Bloomberg has a reputation for vigorous fact-checking and accuracy to defend, with an apparent series of editors and architectures to make sure that mistakes do not slip through. It is not clear if that approach was departed from for this piece, but there’s a strong possibility that the firm has placed too much trust in a few key sources. If you will allow us to adjust our tin-foil hats, it only takes one state-sponsored actor to mislead Bloomberg in such a fashion – spinning a yarn, rather than revealing a scoop.
And a couple of the sources have come out to express discomfort with the final article, including Joe Fitzpatrick – speaking in the Risky Business podcast, where he thinks he might have also been used as an anonymous source at a different point. As highlighted by The Register, some prominent names in the cybersecurity world are quite doubtful, as conveyed in Twitter threads from Dragos’ CEO Robert Lee, as well as one from Fitzpatrick that throws doubt on the validity of the additional Bloomberg piece on Ethernet port attacks – which cites a single source. The Ethernet allegation is entirely removed from the alleged implanted chip.

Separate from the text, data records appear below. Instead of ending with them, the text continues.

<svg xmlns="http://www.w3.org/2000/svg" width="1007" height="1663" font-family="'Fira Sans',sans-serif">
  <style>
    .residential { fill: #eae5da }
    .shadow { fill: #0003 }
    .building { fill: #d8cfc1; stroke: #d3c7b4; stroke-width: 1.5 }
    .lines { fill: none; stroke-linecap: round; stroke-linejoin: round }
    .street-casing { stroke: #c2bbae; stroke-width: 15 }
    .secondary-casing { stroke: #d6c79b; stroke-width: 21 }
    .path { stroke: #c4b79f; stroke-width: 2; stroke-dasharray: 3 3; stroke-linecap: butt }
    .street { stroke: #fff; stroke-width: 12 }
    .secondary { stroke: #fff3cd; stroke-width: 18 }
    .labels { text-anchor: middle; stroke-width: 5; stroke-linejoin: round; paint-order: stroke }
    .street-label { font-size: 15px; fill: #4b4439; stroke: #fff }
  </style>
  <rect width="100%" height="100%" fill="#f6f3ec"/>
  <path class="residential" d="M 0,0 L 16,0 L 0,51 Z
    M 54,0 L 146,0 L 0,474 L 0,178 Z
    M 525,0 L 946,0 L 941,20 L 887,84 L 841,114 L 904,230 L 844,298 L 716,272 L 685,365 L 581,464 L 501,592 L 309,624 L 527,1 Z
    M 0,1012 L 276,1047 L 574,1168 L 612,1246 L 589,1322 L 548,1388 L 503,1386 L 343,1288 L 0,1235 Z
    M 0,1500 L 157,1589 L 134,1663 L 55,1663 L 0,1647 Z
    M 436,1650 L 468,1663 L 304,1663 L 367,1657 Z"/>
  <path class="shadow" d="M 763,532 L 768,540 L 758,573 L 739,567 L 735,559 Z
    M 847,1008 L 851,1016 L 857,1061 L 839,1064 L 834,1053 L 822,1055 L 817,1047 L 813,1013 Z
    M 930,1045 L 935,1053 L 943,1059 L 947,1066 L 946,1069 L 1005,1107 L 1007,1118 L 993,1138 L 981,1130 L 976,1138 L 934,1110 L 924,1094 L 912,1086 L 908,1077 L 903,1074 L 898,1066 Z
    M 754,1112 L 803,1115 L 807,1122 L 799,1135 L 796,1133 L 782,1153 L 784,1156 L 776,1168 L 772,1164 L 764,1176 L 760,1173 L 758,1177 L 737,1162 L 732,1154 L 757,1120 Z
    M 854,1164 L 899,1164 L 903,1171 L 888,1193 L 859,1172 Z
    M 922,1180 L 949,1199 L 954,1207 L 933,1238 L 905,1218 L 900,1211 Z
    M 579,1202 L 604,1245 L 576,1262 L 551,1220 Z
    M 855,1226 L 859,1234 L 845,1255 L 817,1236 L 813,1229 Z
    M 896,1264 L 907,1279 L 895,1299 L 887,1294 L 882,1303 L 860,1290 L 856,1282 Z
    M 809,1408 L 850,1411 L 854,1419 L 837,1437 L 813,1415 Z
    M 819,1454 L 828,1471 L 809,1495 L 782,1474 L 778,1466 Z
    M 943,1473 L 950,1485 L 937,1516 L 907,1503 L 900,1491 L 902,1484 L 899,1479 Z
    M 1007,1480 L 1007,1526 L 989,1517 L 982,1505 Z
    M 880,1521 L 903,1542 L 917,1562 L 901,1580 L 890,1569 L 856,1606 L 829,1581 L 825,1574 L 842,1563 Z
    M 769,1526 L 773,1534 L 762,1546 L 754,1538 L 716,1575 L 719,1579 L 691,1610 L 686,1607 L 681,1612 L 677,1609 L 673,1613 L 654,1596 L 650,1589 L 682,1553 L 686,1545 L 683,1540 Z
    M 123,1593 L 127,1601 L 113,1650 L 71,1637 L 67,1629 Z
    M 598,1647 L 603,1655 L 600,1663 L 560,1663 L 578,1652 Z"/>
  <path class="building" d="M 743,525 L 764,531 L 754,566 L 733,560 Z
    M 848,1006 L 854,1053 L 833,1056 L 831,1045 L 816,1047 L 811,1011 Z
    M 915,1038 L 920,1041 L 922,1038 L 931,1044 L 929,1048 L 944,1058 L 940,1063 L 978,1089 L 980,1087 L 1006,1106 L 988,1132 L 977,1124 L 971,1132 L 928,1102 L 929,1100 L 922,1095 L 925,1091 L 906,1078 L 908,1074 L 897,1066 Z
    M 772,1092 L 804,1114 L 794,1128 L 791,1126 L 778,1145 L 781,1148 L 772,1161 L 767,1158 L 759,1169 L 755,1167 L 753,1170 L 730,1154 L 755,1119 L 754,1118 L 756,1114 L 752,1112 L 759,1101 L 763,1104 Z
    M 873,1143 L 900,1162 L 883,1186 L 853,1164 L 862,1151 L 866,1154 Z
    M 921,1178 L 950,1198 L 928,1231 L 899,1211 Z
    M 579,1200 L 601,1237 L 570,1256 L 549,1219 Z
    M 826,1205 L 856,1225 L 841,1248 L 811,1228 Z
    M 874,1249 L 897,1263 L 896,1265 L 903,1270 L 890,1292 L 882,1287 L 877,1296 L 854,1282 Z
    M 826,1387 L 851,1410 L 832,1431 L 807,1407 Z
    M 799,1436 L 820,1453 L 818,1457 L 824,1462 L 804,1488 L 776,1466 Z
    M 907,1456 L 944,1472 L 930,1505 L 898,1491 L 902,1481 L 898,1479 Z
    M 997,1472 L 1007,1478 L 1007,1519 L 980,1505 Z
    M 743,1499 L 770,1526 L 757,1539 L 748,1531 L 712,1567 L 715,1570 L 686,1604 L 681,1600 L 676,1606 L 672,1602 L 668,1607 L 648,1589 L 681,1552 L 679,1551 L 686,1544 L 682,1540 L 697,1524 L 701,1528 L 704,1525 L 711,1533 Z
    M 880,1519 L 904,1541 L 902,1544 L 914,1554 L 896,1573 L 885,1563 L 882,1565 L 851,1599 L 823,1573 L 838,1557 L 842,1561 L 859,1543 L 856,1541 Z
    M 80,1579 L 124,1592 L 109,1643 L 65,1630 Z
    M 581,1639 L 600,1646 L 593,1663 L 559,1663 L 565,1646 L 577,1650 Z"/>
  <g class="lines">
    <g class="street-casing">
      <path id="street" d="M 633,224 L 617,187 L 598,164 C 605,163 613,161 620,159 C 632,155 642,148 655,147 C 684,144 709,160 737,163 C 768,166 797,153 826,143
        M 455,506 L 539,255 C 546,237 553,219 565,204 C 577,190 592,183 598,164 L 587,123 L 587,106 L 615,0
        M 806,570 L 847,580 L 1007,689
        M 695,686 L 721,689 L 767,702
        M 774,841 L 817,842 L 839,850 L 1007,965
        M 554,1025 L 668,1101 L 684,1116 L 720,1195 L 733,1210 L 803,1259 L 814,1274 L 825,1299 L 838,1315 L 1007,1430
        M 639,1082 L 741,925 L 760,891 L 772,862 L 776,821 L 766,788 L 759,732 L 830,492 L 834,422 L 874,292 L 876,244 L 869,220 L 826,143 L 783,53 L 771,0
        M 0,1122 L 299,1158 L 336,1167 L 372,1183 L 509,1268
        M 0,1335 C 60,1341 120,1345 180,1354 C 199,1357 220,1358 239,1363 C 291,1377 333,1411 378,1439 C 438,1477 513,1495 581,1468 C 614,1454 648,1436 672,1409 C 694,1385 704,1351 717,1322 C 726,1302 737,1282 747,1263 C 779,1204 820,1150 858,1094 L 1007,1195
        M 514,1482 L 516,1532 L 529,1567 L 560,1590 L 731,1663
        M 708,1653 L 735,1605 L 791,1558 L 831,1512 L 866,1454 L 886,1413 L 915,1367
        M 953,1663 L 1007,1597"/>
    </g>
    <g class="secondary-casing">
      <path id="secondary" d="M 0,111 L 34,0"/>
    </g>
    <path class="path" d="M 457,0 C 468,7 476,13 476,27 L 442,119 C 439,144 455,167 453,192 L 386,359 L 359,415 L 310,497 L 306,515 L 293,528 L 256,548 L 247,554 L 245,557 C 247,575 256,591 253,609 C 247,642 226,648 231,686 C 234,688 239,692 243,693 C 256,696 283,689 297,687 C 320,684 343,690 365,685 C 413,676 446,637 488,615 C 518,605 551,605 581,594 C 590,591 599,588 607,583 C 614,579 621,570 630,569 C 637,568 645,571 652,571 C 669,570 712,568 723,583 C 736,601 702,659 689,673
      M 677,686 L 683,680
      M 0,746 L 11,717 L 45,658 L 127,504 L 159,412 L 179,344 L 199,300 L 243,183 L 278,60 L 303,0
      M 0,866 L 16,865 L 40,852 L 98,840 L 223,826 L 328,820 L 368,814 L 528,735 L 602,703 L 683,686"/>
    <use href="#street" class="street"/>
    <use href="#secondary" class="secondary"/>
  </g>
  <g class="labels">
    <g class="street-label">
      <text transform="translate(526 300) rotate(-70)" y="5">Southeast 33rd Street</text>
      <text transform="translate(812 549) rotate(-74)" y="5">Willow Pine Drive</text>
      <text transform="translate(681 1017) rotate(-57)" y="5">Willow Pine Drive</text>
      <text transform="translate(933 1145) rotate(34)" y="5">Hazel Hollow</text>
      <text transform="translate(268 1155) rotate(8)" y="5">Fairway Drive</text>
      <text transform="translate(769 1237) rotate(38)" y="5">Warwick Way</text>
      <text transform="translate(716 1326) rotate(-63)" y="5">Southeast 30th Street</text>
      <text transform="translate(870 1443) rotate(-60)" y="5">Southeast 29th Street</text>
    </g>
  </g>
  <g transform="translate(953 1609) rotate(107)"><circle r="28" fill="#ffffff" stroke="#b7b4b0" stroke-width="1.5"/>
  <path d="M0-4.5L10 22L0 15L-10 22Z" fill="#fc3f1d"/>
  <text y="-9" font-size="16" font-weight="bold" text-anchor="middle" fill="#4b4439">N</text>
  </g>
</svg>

So far, there has been no proof that an attack using the alleged vector has taken place, but that does not mean that it has not been exploited. As with antivirus software, you need to know what pattern to look for when identifying an attack, so when the likes of Apple say they have not spotted any malicious traffic, that does not categorically mean that the exploit was not used.
Similarly, the role that this supposedly implanted chip was meant to perform isn’t clear. If the photo used in the article is accurate, the chip is smaller than the nib of a pencil, and seems to have six pins – not enough to do much of anything sophisticated.
Third-party speculation seems to have reached consensus in that the chip might have been able to sit on the Serial Peripheral Interface (SPI) or System Management Bus (SMBus) interfaces, and then intercept and rewrite firmware – perhaps allowing an attacker to take control of the server via hijacking the Baseboard Management Controller (BMC).
However, the evidence of such attacks should be easy enough to detect, and given that none of the companies have spotted suspicious network traffic related to this, then the credibility of the attack is again tarnished. In addition, that chip has to contain enough code to rewrite such firmware, injecting the required vulnerabilities and exception, in such a fashion that it couldn’t be detected. This seems like an extremely difficult feat to pull off.
Bloomberg alleges that the chip “was placed on the board in a way that allowed it to effectively edit this information queue, injecting its own code or altering the order of the instructions the CPU was meant to follow.” This then begs the question of why the attackers would not simply try to corrupt a more powerful chip that is already in the motherboard’s design, making it that much more difficult to spot physical evidence of tampering.
Amazon and Apple have taken small dents to their share price, of less than 2%. However, Supermicro has been utterly pummeled, down from $21.40 before the story to a low of $9.56. It briefly climbed to $14.75, but has since fallen to $12.50, in the wake of the Ethernet piece. It said it was dismayed that Bloomberg would give it so little time to investigate the new Ethernet allegations.